The hoods in the doorway on Water Street had the same suspenseful attitudes, showed the same choice of half-lights, and he felt a revolting strangeness toward them as if they had not come from another class or neighborhood but had come hurtling down from an evil planet. As he approached them he saw they were passing around a whisky bottle. He could not reproach them for lawlessness and depravity. Lawlessness and depravity were their aspirations. He smelled whisky as he passed the doorway and then he was struck on the back of the head and instantly lost consciousness.
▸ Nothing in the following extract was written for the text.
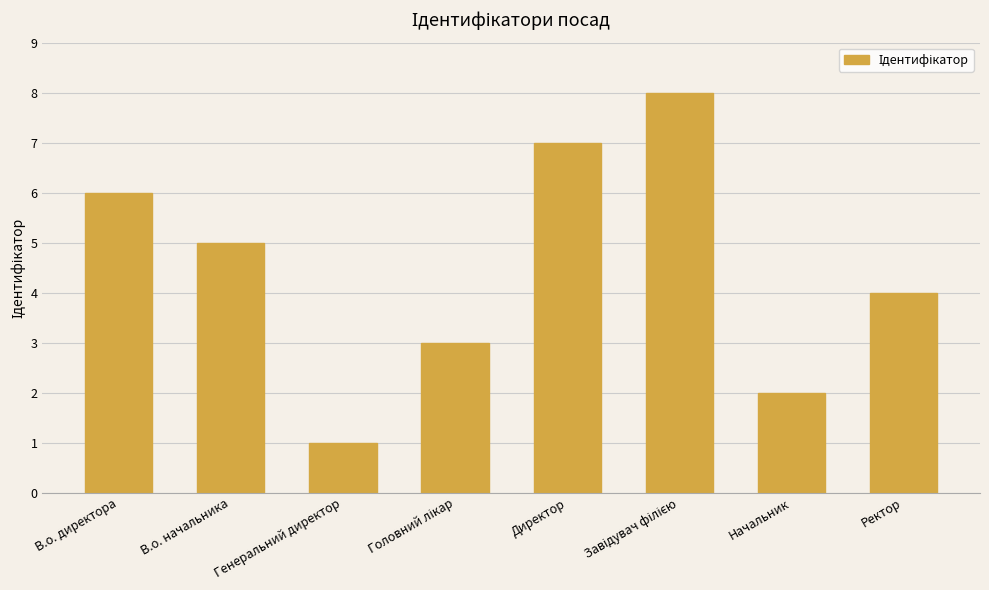

What is the difference between the maximum and minimum values?

7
Emile’s alarm woke him at half-past one. While he was shaving a gust of wind slammed the door of his room and woke his mother. Waked so suddenly she sounded heavy and her voice like the voice of a much older woman. “Emile. You sick?”
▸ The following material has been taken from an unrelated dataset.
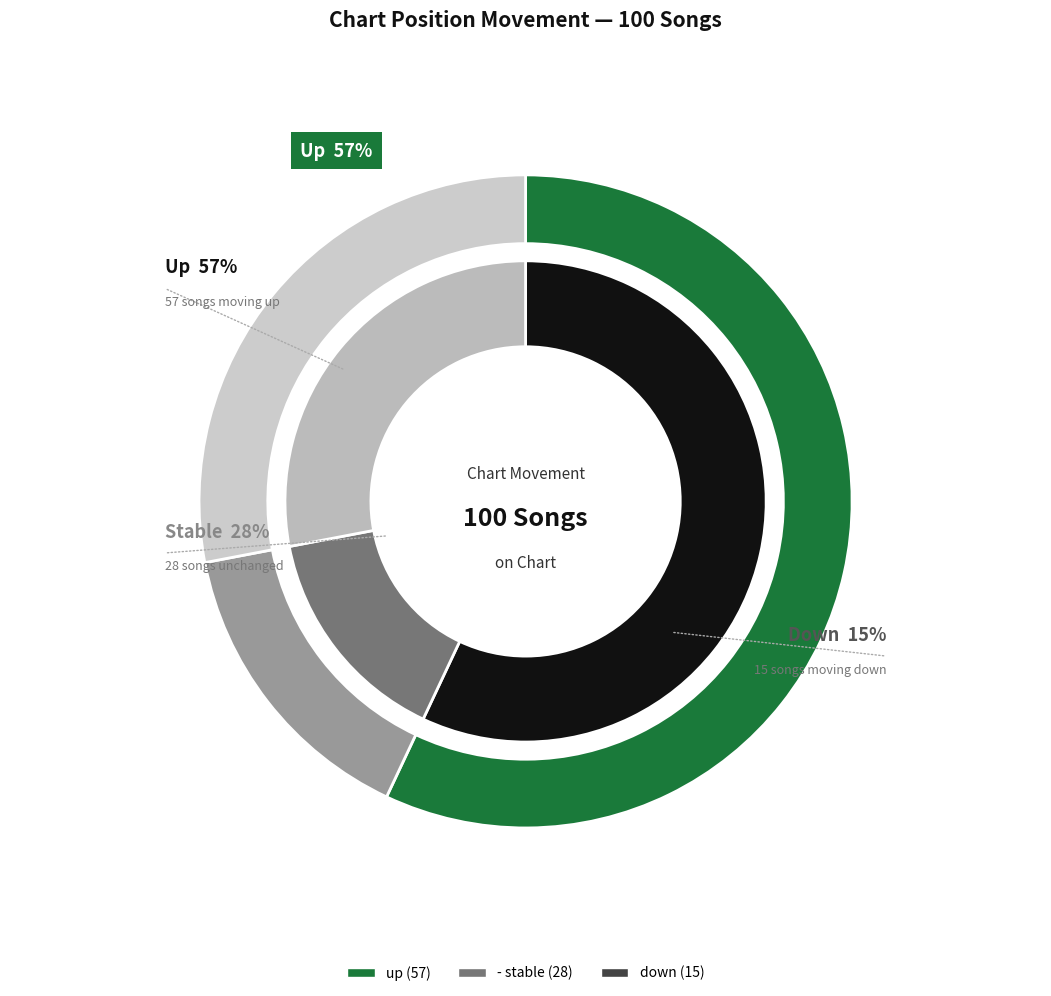

To the nearest percent, what is the average slice percentage?

33%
“No, Mum,” he said. “It’s all right.”

“You sick? You in trouble, dear? Those frozen crab cakes—did they make you sick?”

“No, Mum,” he said. “It’s nothing.”

“You sick?” she asked, still heavily, and then she cleared her voice and seemed at the same moment to clear her mind. “Emile!” she exclaimed. “It’s the eggs.”

“I have to go now, Mum,” he said. “It’s nothing serious. I’ll be back before breakfast.”

“Oh, it’s the eggs, isn’t it?”

He could hear the bed creak as she sat up and put her feet on the floor, but he got by the door of her room before she reached it and went down the stairs. “I’ll be back before breakfast,” he called. “I’ll tell you about it then.” He felt for the chart in his pocket and let himself out the front door.

The stars were shining. It was much too early in the year for there to be anything blooming but a few clumps of snowdrops and the only wild flowers were the speckled skunk cabbages in the hollow but there was in the air a soft fragrance of earth as fine as roses and he stopped to fill his lungs and his head with it. The world seemed fine in the street light and the starlight and young, too, even in its shabbiness, as if the fate of the place had only just begun to be told. The earth, covered lightly with leaves, moss, garlic grass and early clover, was waiting for his treasure.